TASK REQUIREMENTS:
Please pull out every difference line from each of the items below and reproduce each one character for character.

DATA FOR PROCESSING:

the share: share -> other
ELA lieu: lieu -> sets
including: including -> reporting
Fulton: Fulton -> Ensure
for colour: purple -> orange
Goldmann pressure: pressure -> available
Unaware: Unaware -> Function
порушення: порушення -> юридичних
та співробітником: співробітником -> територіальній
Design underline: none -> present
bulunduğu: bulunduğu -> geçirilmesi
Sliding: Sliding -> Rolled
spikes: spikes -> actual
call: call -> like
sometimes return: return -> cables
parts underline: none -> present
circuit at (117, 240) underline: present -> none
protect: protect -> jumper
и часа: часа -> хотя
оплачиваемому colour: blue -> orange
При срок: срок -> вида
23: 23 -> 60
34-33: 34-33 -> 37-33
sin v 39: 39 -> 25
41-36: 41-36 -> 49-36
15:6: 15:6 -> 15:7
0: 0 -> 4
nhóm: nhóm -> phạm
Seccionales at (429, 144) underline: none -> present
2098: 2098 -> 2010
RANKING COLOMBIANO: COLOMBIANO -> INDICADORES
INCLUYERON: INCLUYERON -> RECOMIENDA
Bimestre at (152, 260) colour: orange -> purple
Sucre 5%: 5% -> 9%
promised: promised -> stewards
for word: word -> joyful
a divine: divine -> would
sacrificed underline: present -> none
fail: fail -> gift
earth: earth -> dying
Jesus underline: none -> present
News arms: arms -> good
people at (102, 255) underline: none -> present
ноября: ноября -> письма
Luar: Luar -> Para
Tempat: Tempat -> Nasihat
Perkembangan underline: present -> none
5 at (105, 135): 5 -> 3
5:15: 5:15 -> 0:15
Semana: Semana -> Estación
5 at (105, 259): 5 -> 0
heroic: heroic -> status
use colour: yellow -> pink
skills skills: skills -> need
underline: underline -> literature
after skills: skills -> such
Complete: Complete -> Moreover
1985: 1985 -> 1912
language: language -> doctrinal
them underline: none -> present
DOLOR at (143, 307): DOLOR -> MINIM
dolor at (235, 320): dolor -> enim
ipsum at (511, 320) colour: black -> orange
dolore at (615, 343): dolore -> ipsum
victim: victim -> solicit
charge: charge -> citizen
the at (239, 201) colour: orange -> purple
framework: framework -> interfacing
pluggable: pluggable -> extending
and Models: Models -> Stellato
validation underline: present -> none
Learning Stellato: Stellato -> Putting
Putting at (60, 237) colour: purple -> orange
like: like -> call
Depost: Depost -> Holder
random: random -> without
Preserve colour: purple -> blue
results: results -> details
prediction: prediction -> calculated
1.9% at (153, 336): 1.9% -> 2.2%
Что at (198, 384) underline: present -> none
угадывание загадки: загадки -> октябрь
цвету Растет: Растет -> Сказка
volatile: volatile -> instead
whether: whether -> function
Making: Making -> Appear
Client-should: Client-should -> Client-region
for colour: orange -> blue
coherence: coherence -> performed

COMPLETE OUTPUT:
the share: share -> other
ELA lieu: lieu -> sets
including: including -> reporting
Fulton: Fulton -> Ensure
for colour: purple -> orange
Goldmann pressure: pressure -> available
Unaware: Unaware -> Function
порушення: порушення -> юридичних
та співробітником: співробітником -> територіальній
Design underline: none -> present
bulunduğu: bulunduğu -> geçirilmesi
Sliding: Sliding -> Rolled
spikes: spikes -> actual
call: call -> like
sometimes return: return -> cables
parts underline: none -> present
circuit at (117, 240) underline: present -> none
protect: protect -> jumper
и часа: часа -> хотя
оплачиваемому colour: blue -> orange
При срок: срок -> вида
23: 23 -> 60
34-33: 34-33 -> 37-33
sin v 39: 39 -> 25
41-36: 41-36 -> 49-36
15:6: 15:6 -> 15:7
0: 0 -> 4
nhóm: nhóm -> phạm
Seccionales at (429, 144) underline: none -> present
2098: 2098 -> 2010
RANKING COLOMBIANO: COLOMBIANO -> INDICADORES
INCLUYERON: INCLUYERON -> RECOMIENDA
Bimestre at (152, 260) colour: orange -> purple
Sucre 5%: 5% -> 9%
promised: promised -> stewards
for word: word -> joyful
a divine: divine -> would
sacrificed underline: present -> none
fail: fail -> gift
earth: earth -> dying
Jesus underline: none -> present
News arms: arms -> good
people at (102, 255) underline: none -> present
ноября: ноября -> письма
Luar: Luar -> Para
Tempat: Tempat -> Nasihat
Perkembangan underline: present -> none
5 at (105, 135): 5 -> 3
5:15: 5:15 -> 0:15
Semana: Semana -> Estación
5 at (105, 259): 5 -> 0
heroic: heroic -> status
use colour: yellow -> pink
skills skills: skills -> need
underline: underline -> literature
after skills: skills -> such
Complete: Complete -> Moreover
1985: 1985 -> 1912
language: language -> doctrinal
them underline: none -> present
DOLOR at (143, 307): DOLOR -> MINIM
dolor at (235, 320): dolor -> enim
ipsum at (511, 320) colour: black -> orange
dolore at (615, 343): dolore -> ipsum
victim: victim -> solicit
charge: charge -> citizen
the at (239, 201) colour: orange -> purple
framework: framework -> interfacing
pluggable: pluggable -> extending
and Models: Models -> Stellato
validation underline: present -> none
Learning Stellato: Stellato -> Putting
Putting at (60, 237) colour: purple -> orange
like: like -> call
Depost: Depost -> Holder
random: random -> without
Preserve colour: purple -> blue
results: results -> details
prediction: prediction -> calculated
1.9% at (153, 336): 1.9% -> 2.2%
Что at (198, 384) underline: present -> none
угадывание загадки: загадки -> октябрь
цвету Растет: Растет -> Сказка
volatile: volatile -> instead
whether: whether -> function
Making: Making -> Appear
Client-should: Client-should -> Client-region
for colour: orange -> blue
coherence: coherence -> performed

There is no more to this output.